Music can be quite the powerful aphrodisiac, especially when you hear the throaty growl of a certain Mr Jones, sorry, I mean Sir Tom; or Mr White i.e. Barry, and his dulcet love walrus tones; or Mr Presley, who puts the Elvis into pelvis, which leaves this gal pretty shook up…oh my, that’s enough name-dropping for now, as one has come over all flustered and in need of a little time out! Never mind toe-tapping tunes, those musical male maestros have got some other body parts of mine all of a’quiver…

  • Netflix & Chill: Herewith Lady P’s definition: a damn good box set followed by some ‘me time’: One is going to let you in on a little secret. Flying solo can be both pleasurable and educational my darlings. How on earth can you let others know how to push your buttons if you don’t already know which buttons you like to be pressed non?! I’ll just leave that one with you. And if the commitment of a box set is all a bit too much, with movies being more of your thing, a gal (or guy) can’t go far wrong with a viewing (or several) of Nine And A Half Weeks, or Secretary…Don’t all rush…
  • Gardening: One does love to tend one’s herbaceous borders and prune one’s bush. It’s most satisfying after many years of TLC, patiently watching it grow and then taking that unkempt bush by shaping it into a visual display of beauty…so satisfying as you accomplish something spectacular. It’s always a proud moment when one grants someone a private viewing to see one’s bush - I have to confess that I always get rave reviews on WhipAdvisor!
  • Walking: This can be a fun activity, especially when one has a furry friend in tow. Walking your pooch along the seafront or through the leafy glades and forest can be the most relaxing and rewarding time. Being amongst nature, titivating your senses, not to mention the health benefits and all the while, keeping you fit and toning that booty. Yet best of all is the complete undying love and thanks from your faithful furry friend - pure love, doggy-style, and who doesn’t love a bit of doggy-style?!

And on that pawsome note my darling readers is where I shall stop before one divulges far more than one intended and Daddy has to speed dial the lawyers. Again….

I shall leave you with this little pearl of Lady P wisdom…

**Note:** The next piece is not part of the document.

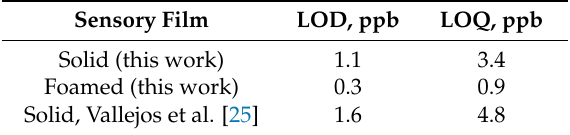
Table 2. Limit of detection (LOD) and limit of quantification (LOQ) values determined from titration curves of Hg(II) for solid and foamed films, compared to our previous results taken from reference [25]. Sensory Film LOD, ppb LOQ, ppb Solid (this work)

If you want to be happy, learn to be alone without feeling lonely ~ being 

alone does not mean being unhappy

Mwah my darlings and have yourselves some fabulously frolicking good festivities!

*Note to Team Heaven*

Blimey, have you guys and gals seen all those supposed ‘revelations’ and nonsense coming from the West Coast, courtesy of a certain whinging pair’s ‘puppet’?! 

The way that lot are carrying on, they won’t just be alone AND lonely, but they will be social outcasts that no self-respecting person would want to be acquainted with, EVER again! Each and every one of them could start an argument in an empty room whilst in solitary confinement. Social Siberia can’t come for them soon enough dahhhlings!!